Sehingga siswa merasa tidak bosan, menjadikan mereka aktif, lebih terfokus dan antusias dalam memahami materi pembelajaran serta memiliki aktivitas
menyelesaikan masalah yang lebih baik. Siswa dengan gaya belajar somatik terfasilitasi dengan pemberian modalitas berupa aktivitas-aktivitas fisik, seperti
memperagakan suatu proses dengan bantuan alat peraga, melakukan percobaan, dan sebagainya.
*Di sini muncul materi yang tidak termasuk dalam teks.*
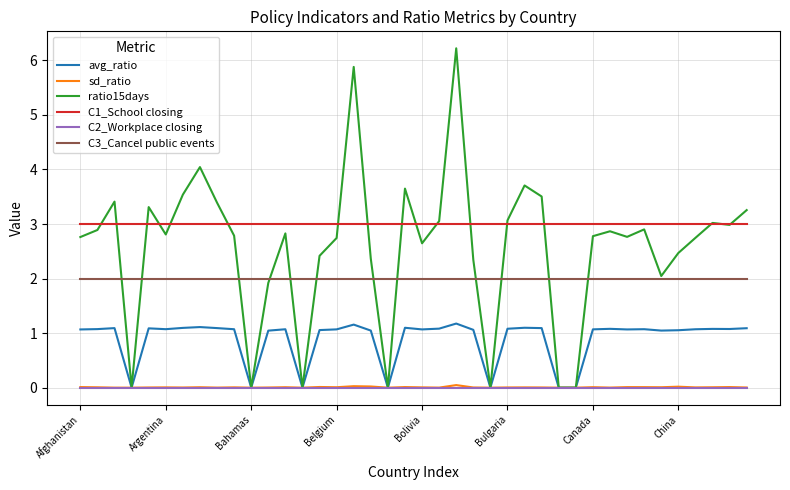

True or false: C3_Cancel public events and C1_School closing intersect in this chart.

False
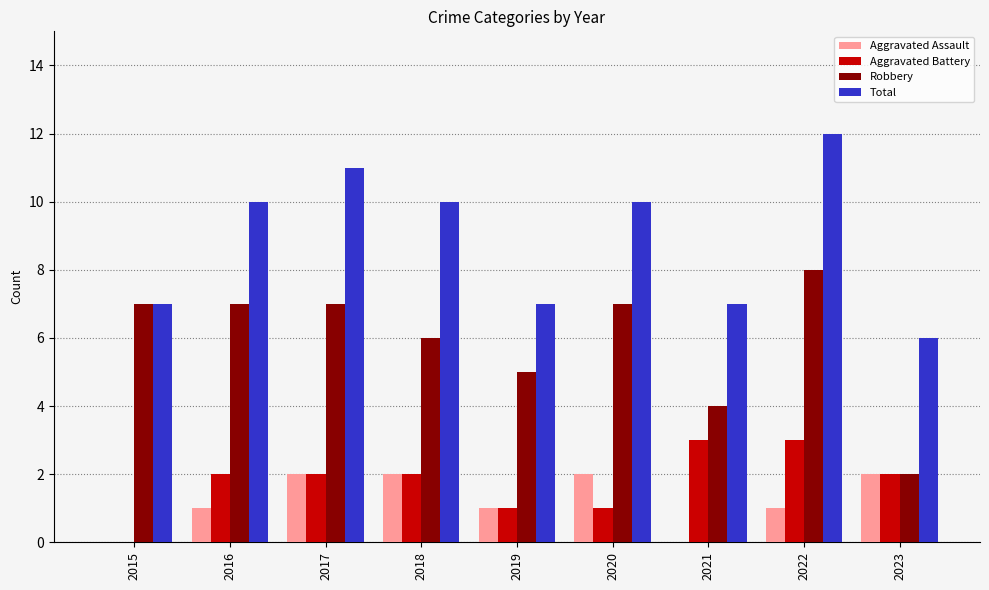

How many series are shown in this chart?

4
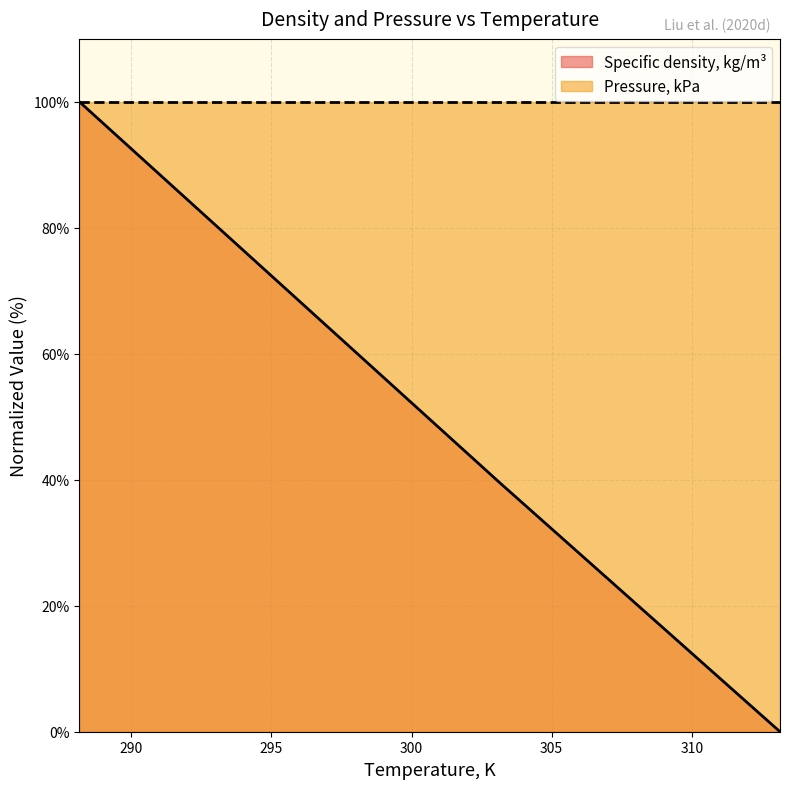

What is the value of the 5th point from the left?

19.8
Siswa dengan gaya belajar auditori terfasilitasi dengan pemberian
modalitas berupa diskusi dalam kerja kelompok. Siswa dengan gaya belajar visual terfasilitasi dengan pemberian modalitas berupa media atau alat peraga
pembelajaran dan siswa dengan gaya belajar intelektual terfasilitasi dengan bahan diskusi ataupun soal-soal latihan. Melalui gaya belajar visual, siswa belajar
mendapatkan informasi sehingga mereka akan terbantu apabila dihadapkan suatu masalah untuk memahami masalah tersebut, dengan gaya belajar auditori siswa
dapat berdiskusi dan mengembangkan suatu rencana pemecahan masalah, sedangkan dengan gaya belajar somatik siswa belajar memahami suatu
keteraturan pola, mendapatkan pengalaman langsung dalam belajar ketika melakukan percobaan, dan gaya belajar intelektual selalu terintegrasi pada ketiga
gaya belajar tersebut. Pengalaman belajar dengan pendekatan SAVI yaitu pengkombinasian dari
gaya belajar somatik, auditori, visual dan intelektual dalam satu peristiwa. Dalam hal ini pemahaman konsep diharapkan akan melekat lebih kuat pada diri siswa
dan kemudian siswa dapat mengintegrasikan pengetahuannya kepada suatu keterampilan baru yaitu kemampuan memecahkan masalah. Jika siswa telah
memiliki kemampuan pemahaman terhadap konsep-konsep matematika yang kuat, maka ia diharapkan akan mampu menggunakannya untuk memecahkan
masalah. Sedangkan
pada proses
pembelajaran kelompok
kontrol yang
menggunakan pendekatan pembelajaran konvensional, siswa cenderung pasif. Dalam pembelajaran ini, siswa hanya mendengarkan apa yang disampaikan guru,
melakukan apa yang diperintahkan dan ditugaskan oleh guru tanpa berkomentar apapun, apabila mereka mengalami kesulitan dalam belajar mereka tidak mau
bertanya atau malu bertanya kepada guru. Jika mereka tidak dapat menyelesaikan
soal, maka sebagian besar dari mereka lebih memilih diam dan tidak mengerjakan soal tersebut. Latihan soal yang diberikan pada kelompok ini sama dengan latihan
soal pada kelompok eksperimen. Proses pembelajaran dirasa kurang optimal karena kurang mampu menjangkau kesuluruhan siswa. Kelas sangat didominasi
oleh guru dan siswa yang pintar saja. Berdasarkan pengolahan data hasil penelitian postes, secara umum hasil
akhir siswa pada kelas eksperimen lebih baik dibandingkan dengan kemampuan pemecahan masalah matematik siswa pada kelas kontrol. Hal ini menunjukkan
bahwa pembelajaran matematika dengan pendekatan SAVI telah memberikan pengaruh terhadap kemampuan pemecahan masalah matematis siswa.